[PROBLEM DETAILS] From the entries below, copy out every line with "матеріали" in it.

::::

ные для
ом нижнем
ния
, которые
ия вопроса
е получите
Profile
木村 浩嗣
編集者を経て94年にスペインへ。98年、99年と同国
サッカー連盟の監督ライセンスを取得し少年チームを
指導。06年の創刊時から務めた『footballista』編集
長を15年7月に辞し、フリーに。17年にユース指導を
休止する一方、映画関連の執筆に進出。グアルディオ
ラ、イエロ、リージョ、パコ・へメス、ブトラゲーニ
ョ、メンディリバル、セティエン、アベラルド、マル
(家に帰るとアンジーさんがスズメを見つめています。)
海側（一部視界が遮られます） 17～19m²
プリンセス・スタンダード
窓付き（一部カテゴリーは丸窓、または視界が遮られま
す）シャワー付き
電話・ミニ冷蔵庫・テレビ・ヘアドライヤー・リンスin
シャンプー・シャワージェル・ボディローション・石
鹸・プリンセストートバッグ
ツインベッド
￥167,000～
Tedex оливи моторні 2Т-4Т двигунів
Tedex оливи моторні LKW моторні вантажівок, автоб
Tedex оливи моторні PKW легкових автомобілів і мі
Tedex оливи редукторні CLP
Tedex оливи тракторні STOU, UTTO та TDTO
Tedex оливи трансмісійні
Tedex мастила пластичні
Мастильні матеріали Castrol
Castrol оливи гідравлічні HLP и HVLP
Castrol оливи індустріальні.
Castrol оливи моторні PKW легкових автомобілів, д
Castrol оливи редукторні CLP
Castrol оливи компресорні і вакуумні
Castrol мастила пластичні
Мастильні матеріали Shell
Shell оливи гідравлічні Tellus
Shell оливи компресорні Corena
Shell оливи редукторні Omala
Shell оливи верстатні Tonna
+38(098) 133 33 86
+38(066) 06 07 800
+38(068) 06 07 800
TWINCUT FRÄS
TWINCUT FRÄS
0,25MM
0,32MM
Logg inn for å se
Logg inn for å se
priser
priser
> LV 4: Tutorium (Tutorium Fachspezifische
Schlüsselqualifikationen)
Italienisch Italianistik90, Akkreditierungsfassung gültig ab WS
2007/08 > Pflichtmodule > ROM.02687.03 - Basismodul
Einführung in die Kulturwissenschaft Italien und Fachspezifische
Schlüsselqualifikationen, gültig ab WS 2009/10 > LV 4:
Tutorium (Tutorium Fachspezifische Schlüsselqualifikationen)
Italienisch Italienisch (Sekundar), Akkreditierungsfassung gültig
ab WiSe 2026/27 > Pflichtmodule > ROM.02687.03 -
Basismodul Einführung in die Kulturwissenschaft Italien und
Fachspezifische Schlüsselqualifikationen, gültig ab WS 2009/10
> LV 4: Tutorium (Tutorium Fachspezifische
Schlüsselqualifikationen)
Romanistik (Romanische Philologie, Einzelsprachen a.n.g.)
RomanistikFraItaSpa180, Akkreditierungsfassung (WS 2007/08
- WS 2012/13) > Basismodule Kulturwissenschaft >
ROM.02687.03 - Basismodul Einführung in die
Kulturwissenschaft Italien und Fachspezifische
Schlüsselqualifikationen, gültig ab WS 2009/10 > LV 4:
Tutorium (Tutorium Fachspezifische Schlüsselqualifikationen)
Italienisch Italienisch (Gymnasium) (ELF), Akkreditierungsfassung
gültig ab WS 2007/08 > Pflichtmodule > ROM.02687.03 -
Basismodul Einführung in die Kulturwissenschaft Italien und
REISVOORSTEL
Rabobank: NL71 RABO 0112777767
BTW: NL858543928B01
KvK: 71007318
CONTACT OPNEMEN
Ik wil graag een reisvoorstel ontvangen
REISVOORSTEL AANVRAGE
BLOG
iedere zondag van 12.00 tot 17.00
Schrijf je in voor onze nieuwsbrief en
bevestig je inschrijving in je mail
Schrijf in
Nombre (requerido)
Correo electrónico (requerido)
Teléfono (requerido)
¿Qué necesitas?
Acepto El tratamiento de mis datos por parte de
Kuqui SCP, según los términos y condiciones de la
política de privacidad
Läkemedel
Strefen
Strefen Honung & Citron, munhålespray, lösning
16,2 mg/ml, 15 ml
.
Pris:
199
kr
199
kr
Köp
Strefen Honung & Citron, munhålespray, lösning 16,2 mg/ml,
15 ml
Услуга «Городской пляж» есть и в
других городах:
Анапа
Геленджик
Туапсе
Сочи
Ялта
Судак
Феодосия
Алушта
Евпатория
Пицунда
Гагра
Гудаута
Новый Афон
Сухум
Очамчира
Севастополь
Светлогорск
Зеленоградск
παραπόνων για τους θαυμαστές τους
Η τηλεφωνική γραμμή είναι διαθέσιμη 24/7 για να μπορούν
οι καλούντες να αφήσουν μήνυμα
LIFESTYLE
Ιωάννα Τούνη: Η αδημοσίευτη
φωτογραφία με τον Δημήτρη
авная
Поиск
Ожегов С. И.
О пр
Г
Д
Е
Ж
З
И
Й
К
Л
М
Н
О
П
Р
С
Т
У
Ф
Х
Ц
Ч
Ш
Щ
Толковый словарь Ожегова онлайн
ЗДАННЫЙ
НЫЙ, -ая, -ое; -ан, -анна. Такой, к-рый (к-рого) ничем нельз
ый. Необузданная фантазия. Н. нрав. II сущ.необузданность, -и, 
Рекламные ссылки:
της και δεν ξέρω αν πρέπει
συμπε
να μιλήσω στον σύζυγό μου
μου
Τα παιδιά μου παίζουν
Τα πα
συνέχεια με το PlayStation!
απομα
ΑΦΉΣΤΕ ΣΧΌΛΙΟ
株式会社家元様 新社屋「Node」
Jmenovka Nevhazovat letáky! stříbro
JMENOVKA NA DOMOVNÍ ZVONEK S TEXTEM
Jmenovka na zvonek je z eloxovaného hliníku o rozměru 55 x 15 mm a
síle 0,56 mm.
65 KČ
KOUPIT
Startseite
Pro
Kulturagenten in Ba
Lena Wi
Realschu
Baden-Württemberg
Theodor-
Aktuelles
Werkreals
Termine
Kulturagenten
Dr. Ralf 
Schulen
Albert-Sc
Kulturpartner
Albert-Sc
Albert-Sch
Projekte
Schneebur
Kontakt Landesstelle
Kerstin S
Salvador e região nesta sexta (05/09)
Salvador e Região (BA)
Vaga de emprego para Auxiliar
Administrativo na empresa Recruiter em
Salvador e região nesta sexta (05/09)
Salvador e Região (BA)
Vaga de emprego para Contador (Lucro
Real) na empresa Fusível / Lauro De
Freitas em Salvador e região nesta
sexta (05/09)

::::

[RESPONSE AREA]
Мастильні матеріали Castrol
Мастильні матеріали Shell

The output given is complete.